Kasus Salah Transfer, Penggunaan Pasal 85 UU Transfer Dana Harus Hati-hati
Terbaru

Kasus Salah Transfer, Penggunaan Pasal 85 UU Transfer Dana Harus Hati-hati

Pihak bank wajib membuktikan adanya kekeliruan transfer tersebut kepada penerima, di antaranya dengan menunjukkan adanya perintah transfer dana dari Pengirim Asal dan Penerima yang seharusnya menerima dana tersebut.

Oleh:
Fitri Novia Heriani
Bacaan 6 Menit

Kewajiban tersebut tertuang di dalam Pasal 56 ayat (1) dan ayat (2) UU Transfer Dana yang secara tegas menyatakan bahwa, “Dalam hal Penyelenggara Pengirim melakukan kekeliruan dalam pelaksanaan Transfer Dana, Penyelenggara Pengirim harus segera memperbaiki kekeliruan tersebut melakukan pembatalan atau perubahan.” Ketentuan pada ayat ini, lanjut Ade,  menghendaki agar pihak Bank “segera memperbaiki kekeliruan” atas salah  transfer tersebut. Umumnya kata segera tersebut diartikan harus diperbaiki dalam batas waktu 2x24 jam. Aturan normatif pada ayat ini menghendaki agar pihak Bank sebagai penyelenggara transfer dana dalam menjalankan kegiatan transfer dana.
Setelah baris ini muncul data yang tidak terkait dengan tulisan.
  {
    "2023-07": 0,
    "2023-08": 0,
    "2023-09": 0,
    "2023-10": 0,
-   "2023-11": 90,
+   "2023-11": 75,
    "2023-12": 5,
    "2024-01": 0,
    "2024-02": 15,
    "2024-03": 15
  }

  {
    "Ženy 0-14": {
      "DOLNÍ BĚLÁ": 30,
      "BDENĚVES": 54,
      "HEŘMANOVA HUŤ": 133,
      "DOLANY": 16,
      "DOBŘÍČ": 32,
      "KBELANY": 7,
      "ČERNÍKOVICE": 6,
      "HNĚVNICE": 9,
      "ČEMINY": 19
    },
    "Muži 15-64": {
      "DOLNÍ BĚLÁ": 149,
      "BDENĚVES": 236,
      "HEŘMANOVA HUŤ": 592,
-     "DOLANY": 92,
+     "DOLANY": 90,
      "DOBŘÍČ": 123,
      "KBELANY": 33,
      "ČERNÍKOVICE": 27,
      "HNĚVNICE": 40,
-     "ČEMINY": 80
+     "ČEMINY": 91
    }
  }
Selanjutnya pada ayat (2) disebutkan bahwa “Penyelenggara Pengirim yang terlambat melakukan perbaikan atas kekeliruan sebagaimana dimaksud pada ayat (1) wajib membayar jasa, bunga, atau kompensasi kepada Penerima.” 
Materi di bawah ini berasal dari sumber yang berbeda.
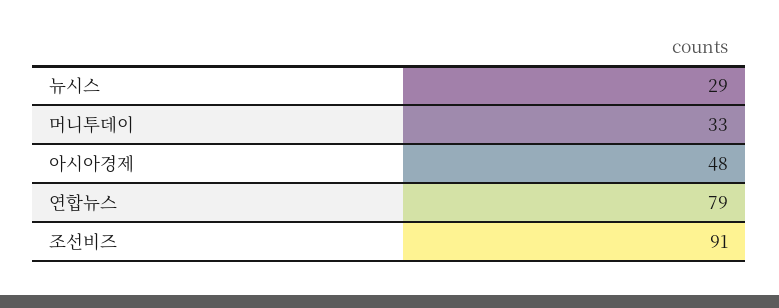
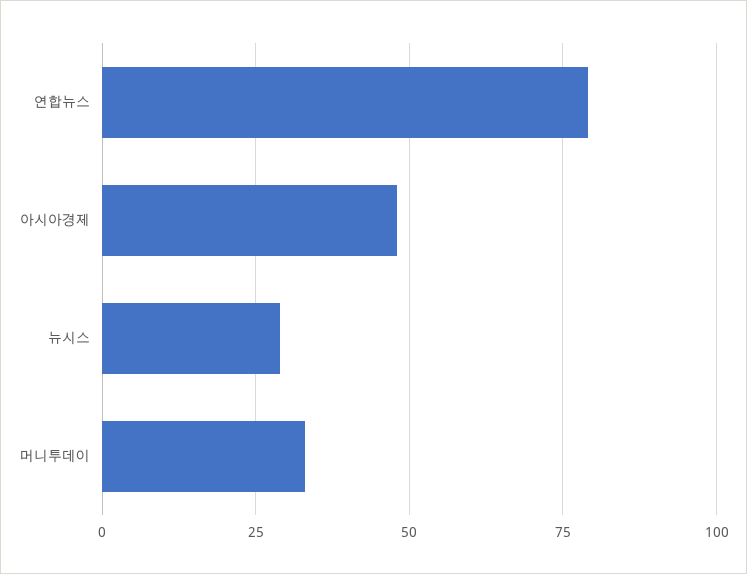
  {
    "뉴시스": 29,
    "머니투데이": 33,
    "아시아경제": 48,
-   "연합뉴스": 79,
+   "연합뉴스": 79
-   "조선비즈": 91
  }

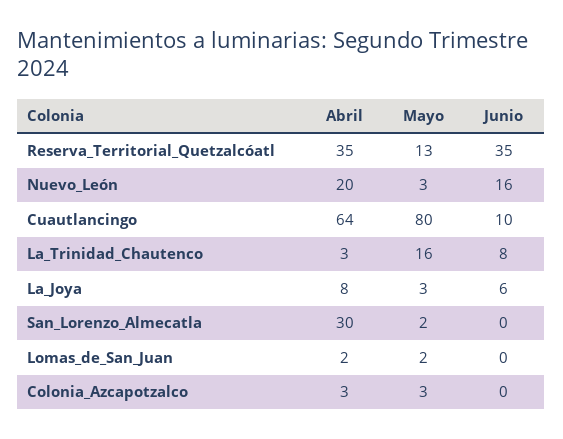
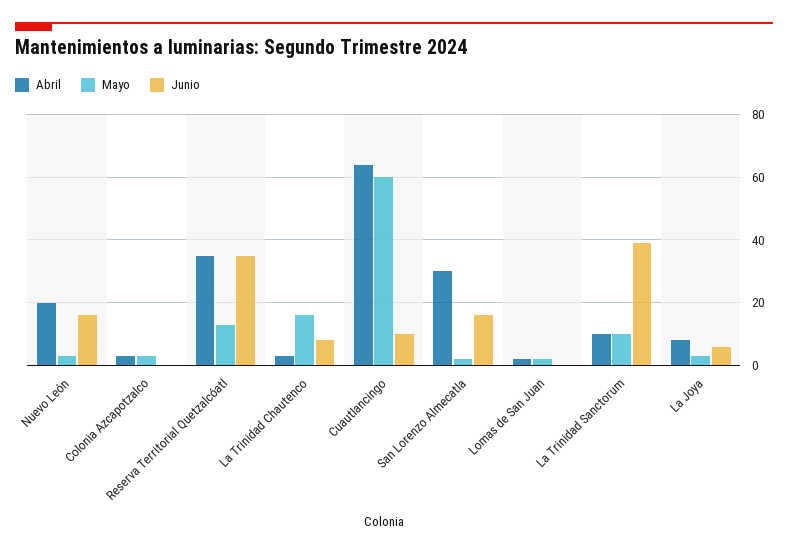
  {
    "Abril": {
      "Reserva_Territorial_Quetzalcóatl": 35,
      "Nuevo_León": 20,
      "Cuautlancingo": 64,
      "La_Trinidad_Chautenco": 3,
      "La_Joya": 8,
      "San_Lorenzo_Almecatla": 30,
      "Lomas_de_San_Juan": 2,
-     "Colonia_Azcapotzalco": 3
+     "Colonia_Azcapotzalco": 3,
+     "La Trinidad Sanctorum": 10
    },
    "Mayo": {
      "Reserva_Territorial_Quetzalcóatl": 13,
      "Nuevo_León": 3,
-     "Cuautlancingo": 80,
+     "Cuautlancingo": 60,
      "La_Trinidad_Chautenco": 16,
      "La_Joya": 3,
      "San_Lorenzo_Almecatla": 2,
      "Lomas_de_San_Juan": 2,
-     "Colonia_Azcapotzalco": 3
+     "Colonia_Azcapotzalco": 3,
+     "La Trinidad Sanctorum": 10
    },
    "Junio": {
      "Reserva_Territorial_Quetzalcóatl": 35,
      "Nuevo_León": 16,
      "Cuautlancingo": 10,
      "La_Trinidad_Chautenco": 8,
      "La_Joya": 6,
-     "San_Lorenzo_Almecatla": 0,
+     "San_Lorenzo_Almecatla": 15,
      "Lomas_de_San_Juan": 0,
-     "Colonia_Azcapotzalco": 0
+     "Colonia_Azcapotzalco": 0,
+     "La Trinidad Sanctorum": 40
    }
  }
Menurut Ade, norma dalam ayat ini penting untuk memberikan perlindungan bagi nasabah atas tindakan kekeliruan transfer dana yang dilakukan oleh pihak bank. Keberadaan kewajiban membayar jasa, bunga, atau kompensasi kepada nasabah menjadi penting agar bank sebagai penghimpun dana dari masyarakat senantiasa menerapkan prinsip kehati-hatian dalam penyelenggaraan sistem transfer dana.

Di sisi lain, Ade yang juga menjabat sebagai Direktur Eksekutif Diponegoro Center for Criminal Law (DECRIM) menegaskan bahwa untuk dapat membuktikan adanya delik pada pasal 85 UU Transfer Dana dibutuhkan alat bukti yang ketentuan mengenai alat bukti dan pembuktiannya bersifat menyimpang dari KUHAP.

KUHAP telah menetapkan alat bukti yang dapat digunakan (bewijsmiddelen) untuk mengadili perkara pidana, termasuk perkara salah transfer dana. Berbagai alat bukti tersebut ada dalam Pasal 184 KUHAP antara lain keterangan saksi, keterangan ahli, surat, petunjuk dan keterangan terdakwa.

Namun dalam Pasal 76 UU Transfer Dana terdapat perluasan jenis alat bukti dalam membuktikan adanya tindak pidana transfer dana berupa Informasi elektronik, dokumen elektronik, dan/atau hasil cetaknya dalam kegiatan Transfer Dana. Selain itu, hal penting lain yang diatur dalam UU Transfer Dana adalah berkenaan dengan burden of proof atau bewijslast (pembagian beban pembuktian) yang menyimpang dari KUHAP.

Dalam hukum acara yang umum, lanjutnya, pembuktian kesalahan terdakwa menjadi tanggung jawab penuntut umum. Tetapi dalam UU Transfer Dana beban pembuktian menjadi kewajiban Bank yang diatur dalam Pasal 78 UU Transfer Dana yang berbunyi “Dalam hal terjadi keterlambatan atau kesalahan Transfer Dana yang menimbulkan kerugian pada Pengirim Asal atau Penerima, Penyelenggara dan/atau pihak lain yang mengendalikan Sistem Transfer Dana dibebani kewajiban untuk membuktikan  ada atau tidaknya keterlambatan atau kesalahan Transfer Dana tersebut”.